Home prices rose last month by an average of 10.9%, according to the Case-Shiller index.  The good news is that home prices continue to recover from the lows seen in 2009.  The bad news is that increasingly frothy conditions in the housing market are neither normal nor sustainable.

“Home prices are still down by 28% from their 2006 peak and have returned to levels last seen in late 2003,” writes Nick Timiraos in the Wall Street Journal. “One year ago, home prices were 35% below the 2006 peak.”  Timiraos notes that the largest gains in average home prices have occurred in the West, “including many markets hit hardest by the foreclosure crisis.  In March, prices were up by 22.5% in Phoenix from one year earlier, and by 22.2% in San Francisco.”  Markets such as New Jersey, New York and Connecticut, on the other hand, have barely moved or are actually down. 

The rally in the US housing market is largely an illusion.  If you take sales of distressed properties out of the Case Shiller data, for example, average home prices are up about 5% over the past year.  And much of the upward move in home prices is due to short supply rather than a groundswell of real consumer demand for homes. 

Almost half of all home owners with mortgages owe more than their properties are worth or had less than 20 percent equity in the first quarter, according to Zillow.  Those people probably are locked in to their residences.  Listing a house and purchasing a new one generally requires equity of at least 20 percent to meet costs, Zillow said.

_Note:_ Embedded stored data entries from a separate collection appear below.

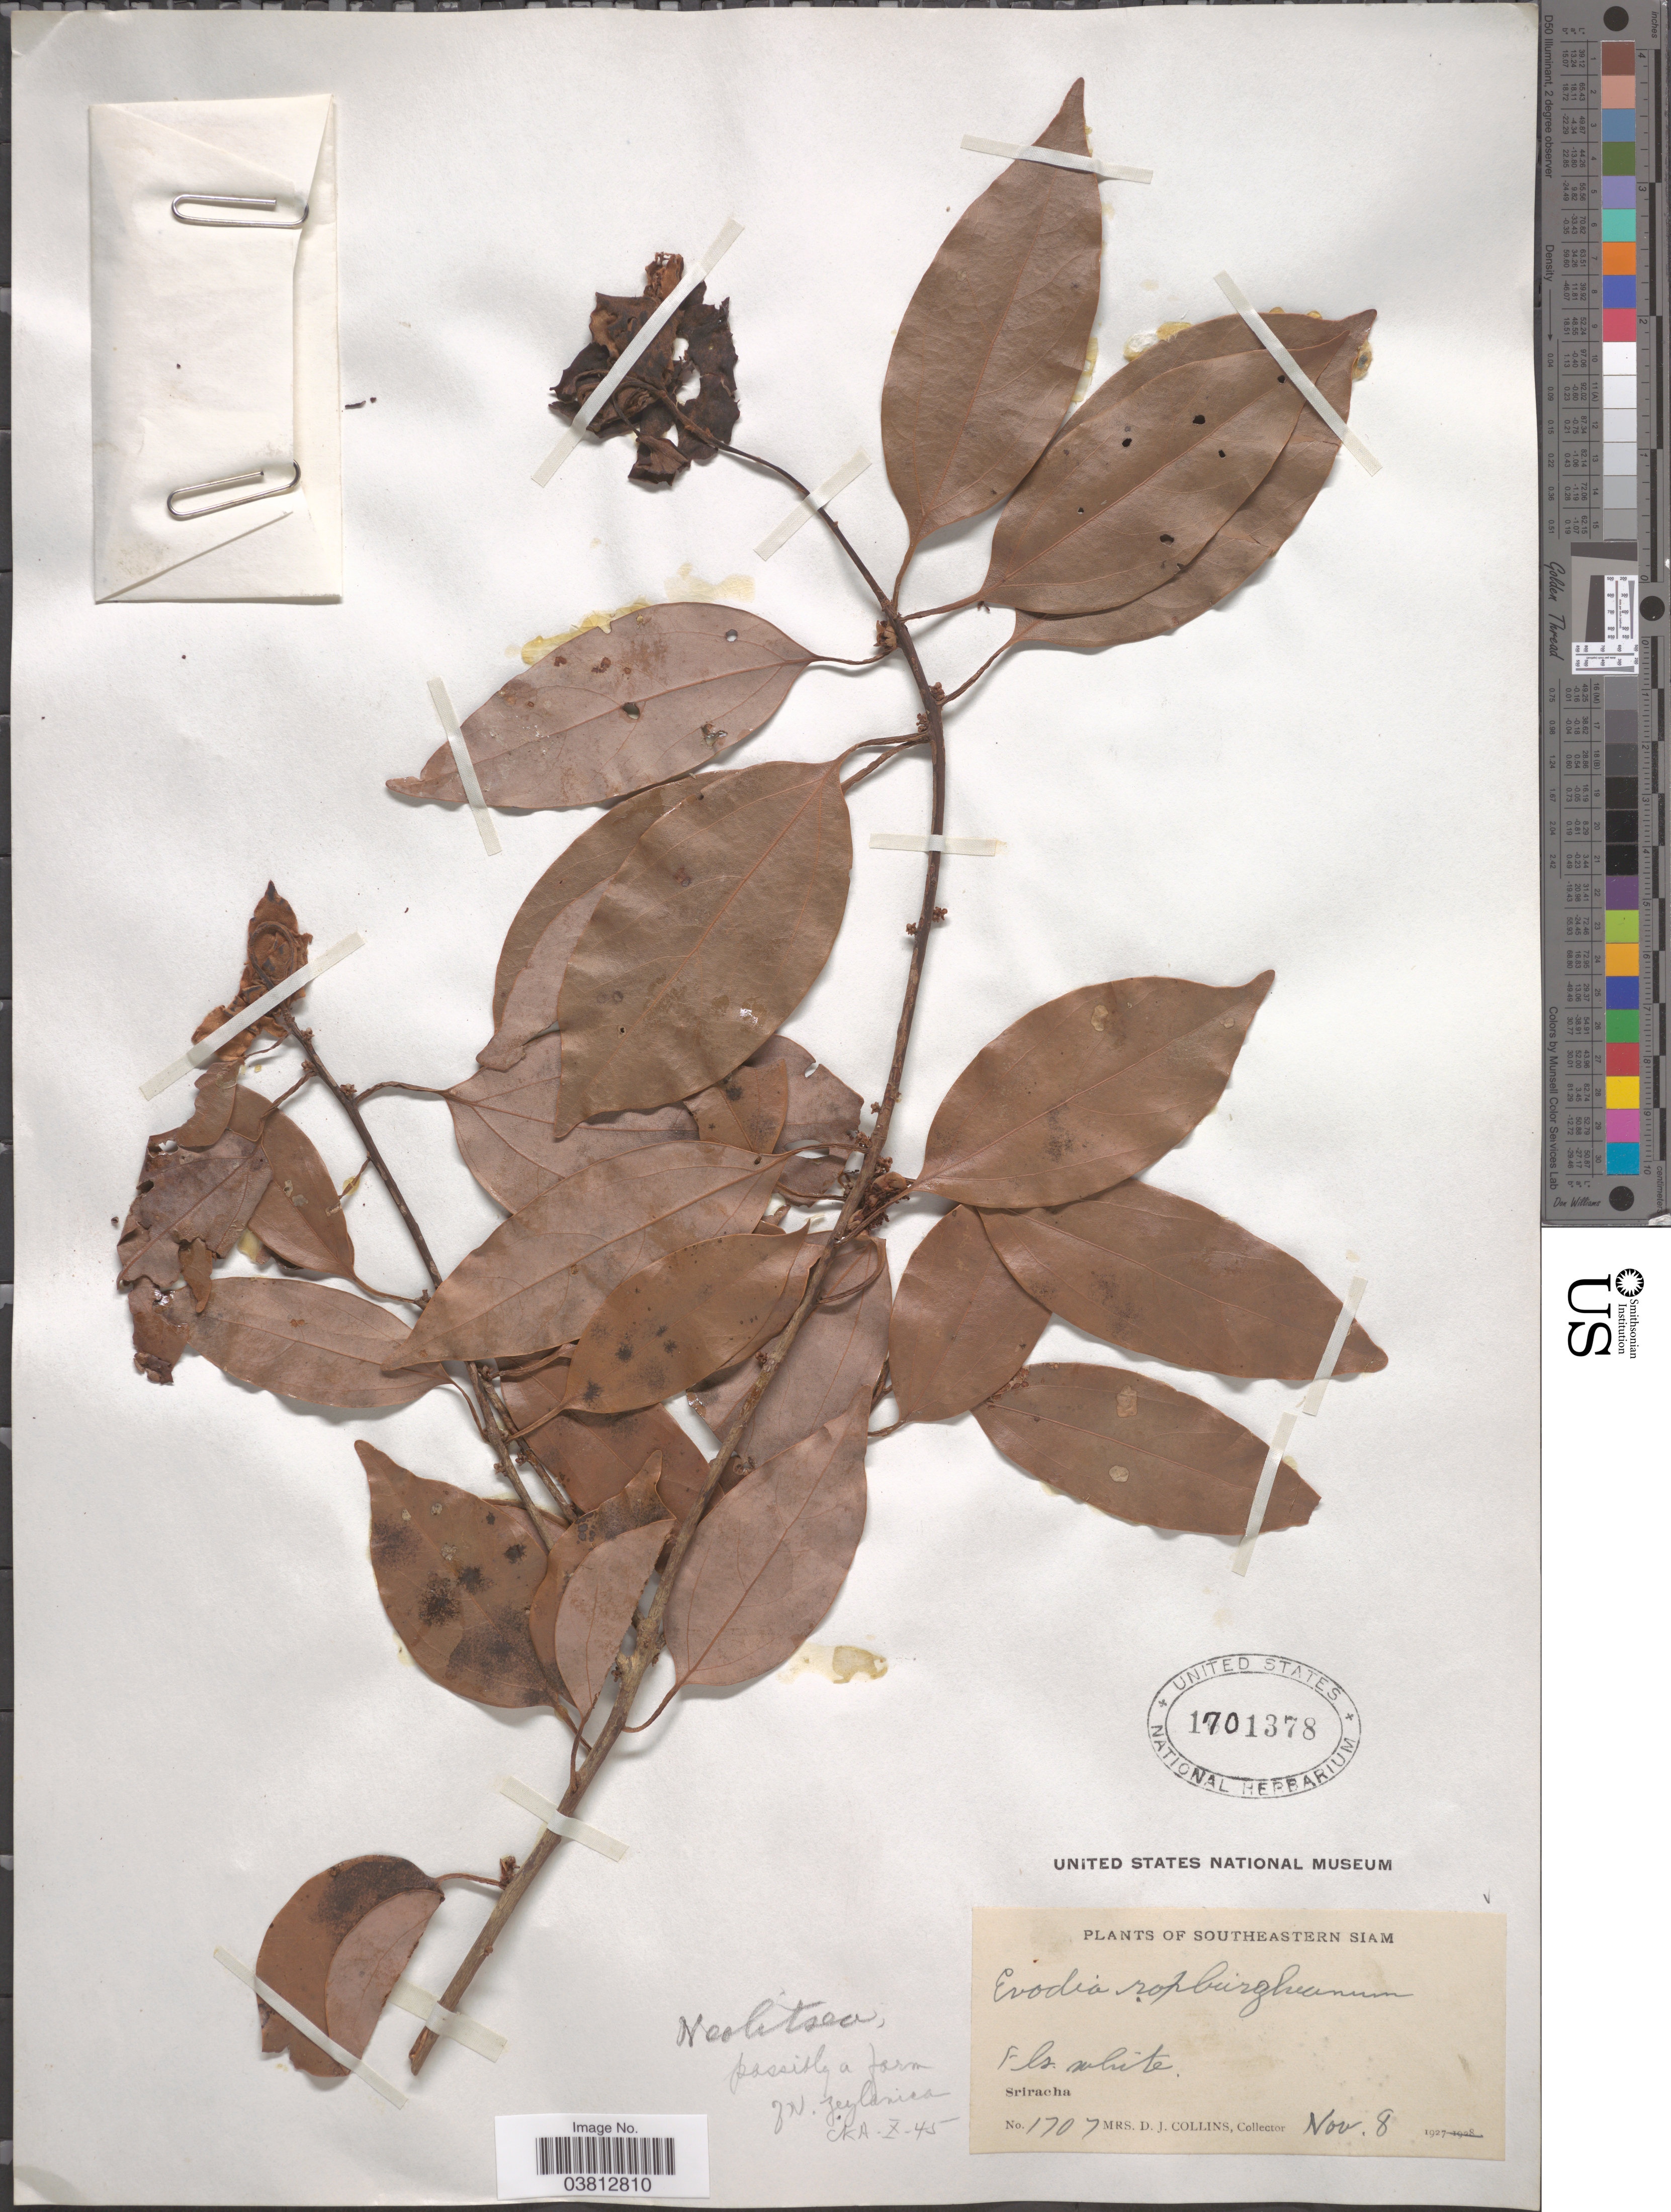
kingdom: Plantae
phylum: Tracheophyta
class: Magnoliopsida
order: Laurales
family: Lauraceae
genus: Neolitsea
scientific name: Neolitsea zeylanica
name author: (Nees & T. Nees) Merr.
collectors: J. Collins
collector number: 1707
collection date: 1927-11-08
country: Thailand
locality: Southeastern Siam. Sriracha.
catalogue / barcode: US 1701378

“The effective negative equity rate nationally –where the loan-to-value ratio is more than 80%, making it difficult for a homeowner to afford the down payment on another home — is 43.6% of homeowners with a mortgage,” says Zillow. “While not all of these homeowners are underwater, they have relatively little equity in their homes, and therefore selling and buying a new home while covering all of the associated costs would be difficult.”

Since the largest percentage moves in average home prices is in CA and other western states, the supply constraint in these markets will likely continue to push home prices higher, but this is not good news.  Home prices in CA are moving five times faster than the underlying growth in the job market.  Indeed, there is already evidence of manic behavior in many of the hottest western housing markets.

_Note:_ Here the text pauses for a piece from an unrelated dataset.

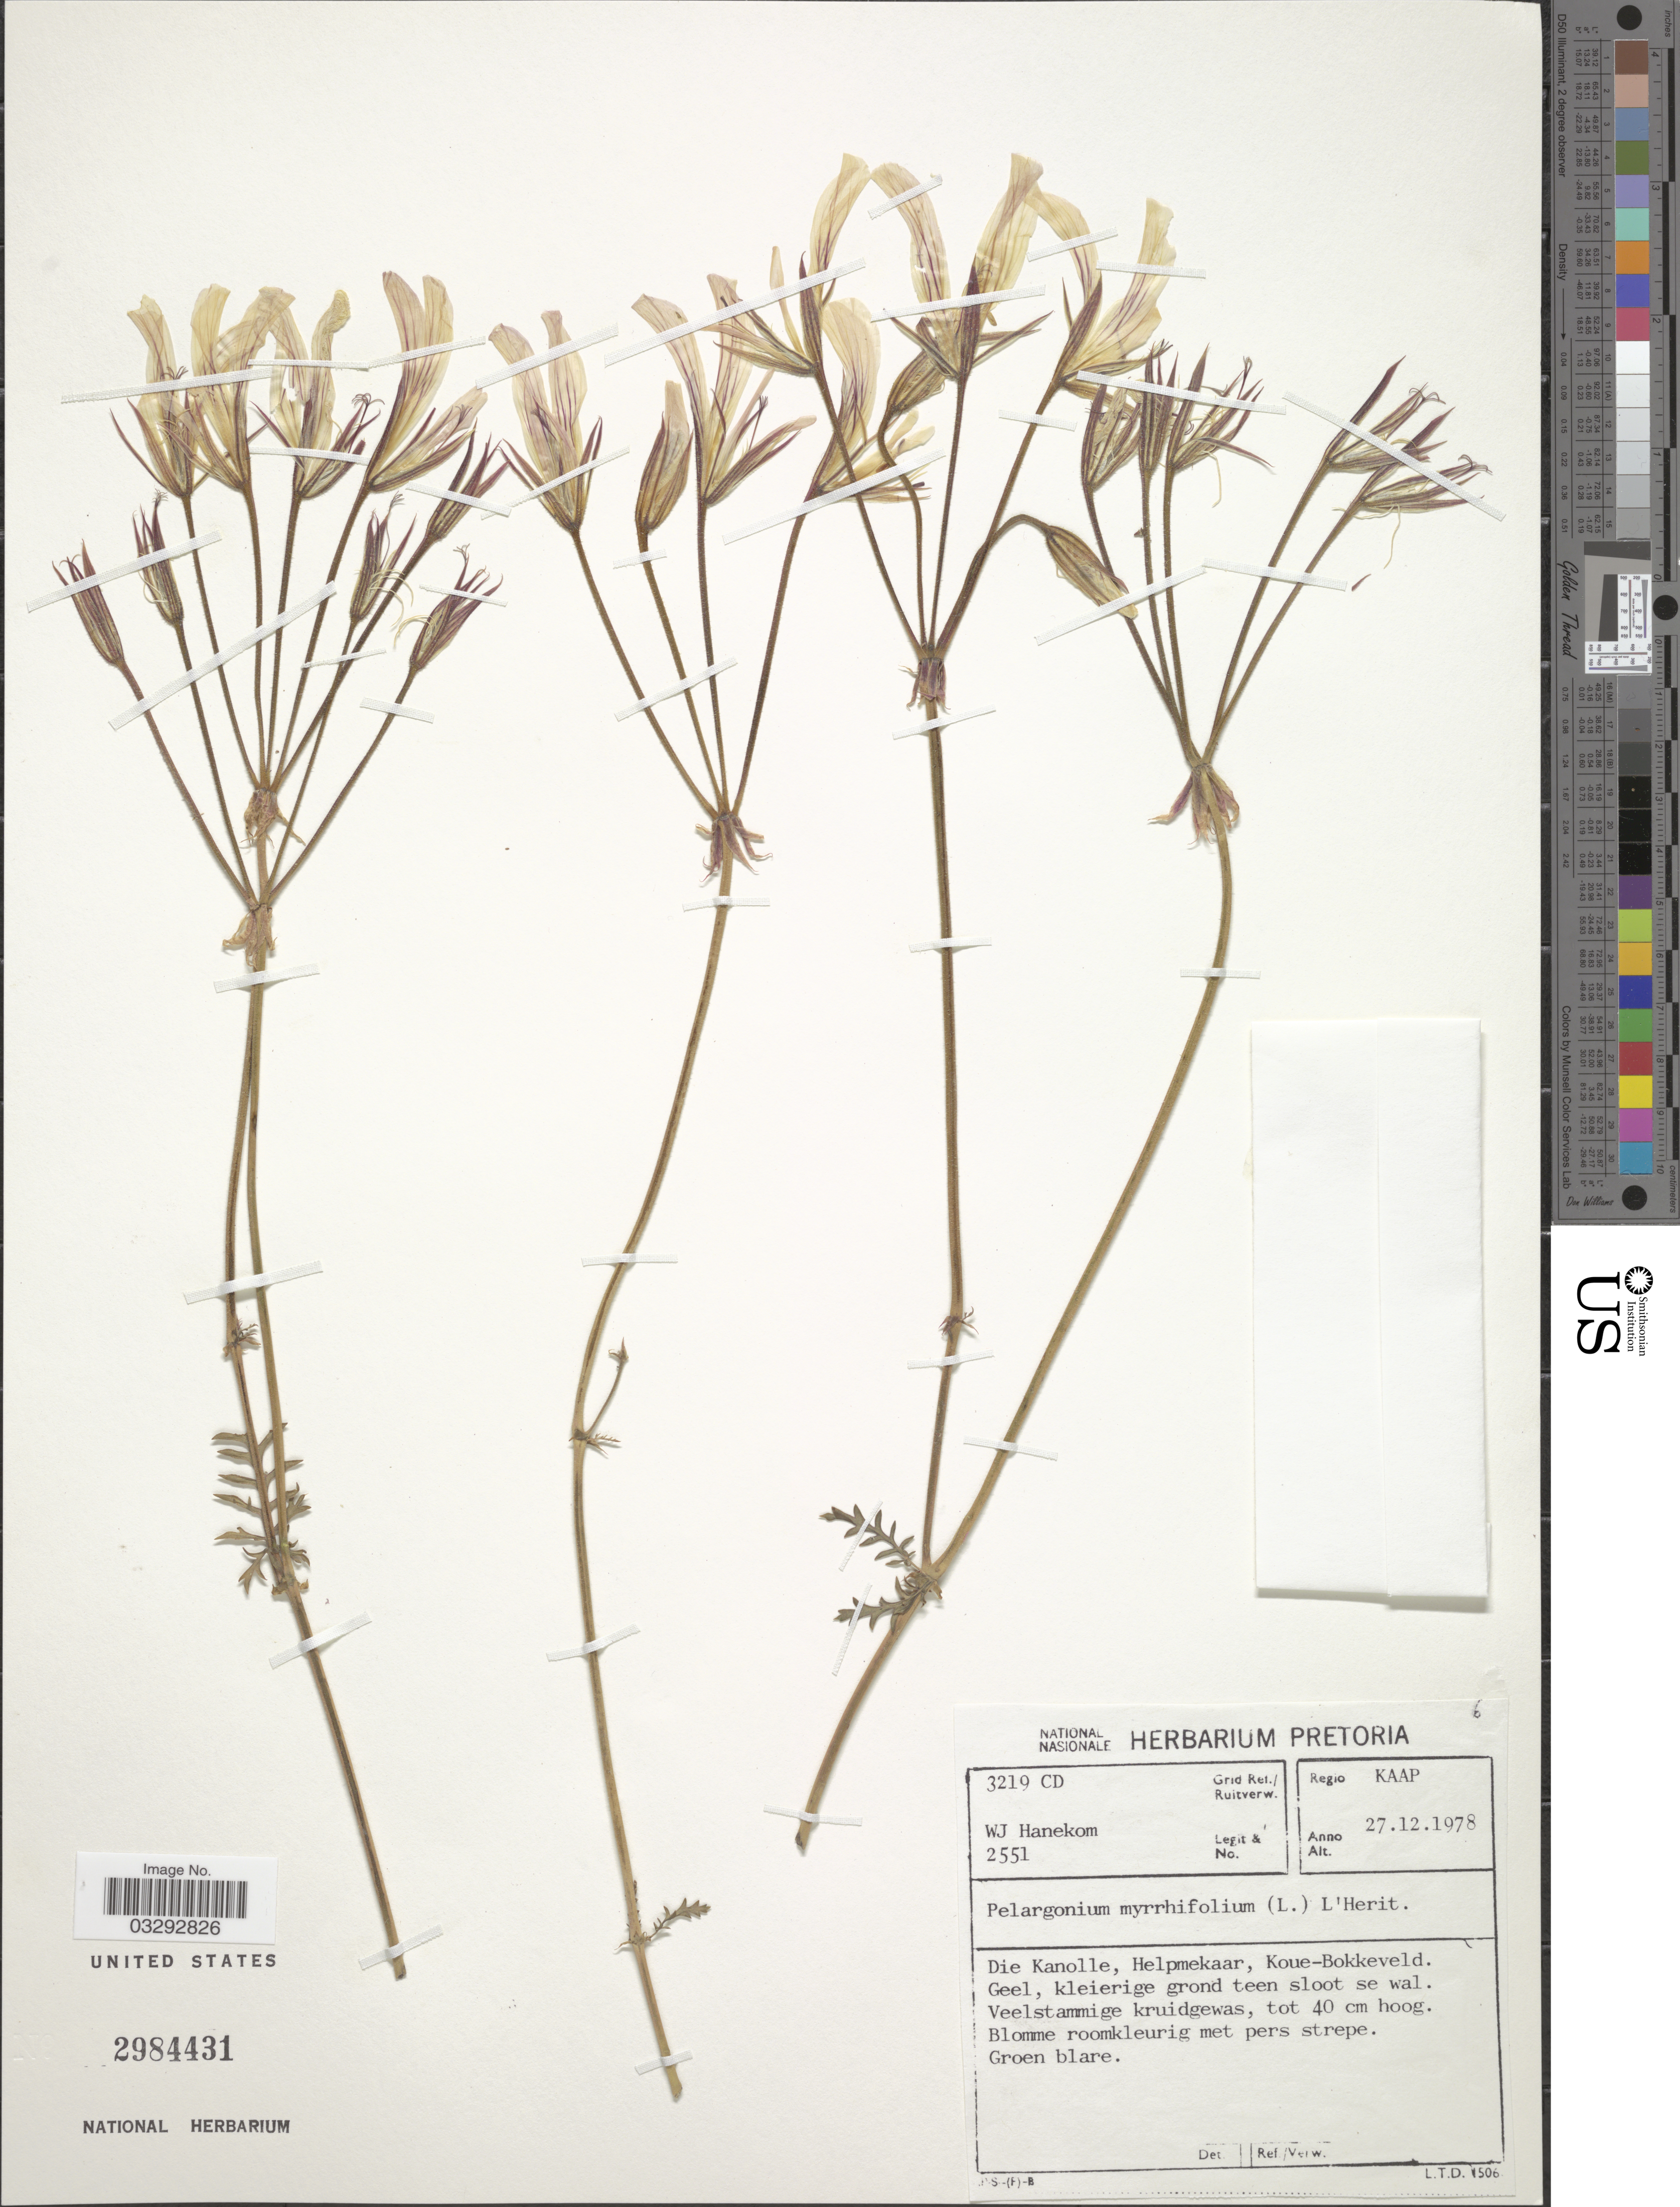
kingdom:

Homes in desirable areas of CA, for example, are going in a matter of days and at 120% of the “broker price opinion” or BPO.  Some of the buying interest comes from investors, who are creating a feeding frenzy in some markets not seen since the bad old days of 2006-2007.  Multiple bidders for homes in the $300k, $400k and $500k range and higher are not unusual.

Part of the reason that measures such as Case-Shiller are showing such strong increases in prices is due to the disappearance of any discount for bank-owned, distressed real estate, also known as “REO.”  A report just put out by the Federal Housing Finance Administration notes that REO sales have significantly increased the apparent rebound in average home prices nationally. 

The agency notes that “distress-free” home price indices for 12 large metropolitan areas generally report lower quarterly appreciation than do the purchase-only indices.  In 11 of the 12 areas the new indices, which remove the direct effect of short sales and bank owned or REO properties, shows lower appreciation than traditional series such as Case Shiller. 

For example, in Atlanta the purchase-only four quarter index appreciation was 17.62 percent vs. just 10.3 percent excluding distressed sales.  For Chicago the numbers were 4.26 percent versus 2.9 percent, respectively.      

Bottom line is that the Fed’s efforts to boost home prices are working, but not for the reasons most people want to believe.  Instead of a steady flow of newly formed households and first time home buyers, what we see is a speculative frenzy driven by the Fed’s zero interest rate policies.  A limited number of American families are competing with highly leveraged institutional investors for an even more limited supply of properties.  And mortgage rates, no surprise, are rising.

When the music stops, look for some of the same big investors who are now paying 120% of BPO to come under pressure to sell homes into a declining market. Indeed, smart managers at institutional funds and commercial banks are selling right now into Bernanke’s housing bubble.  So when your stock broker calls to talk about investment opportunities in single family homes, just put down the phone.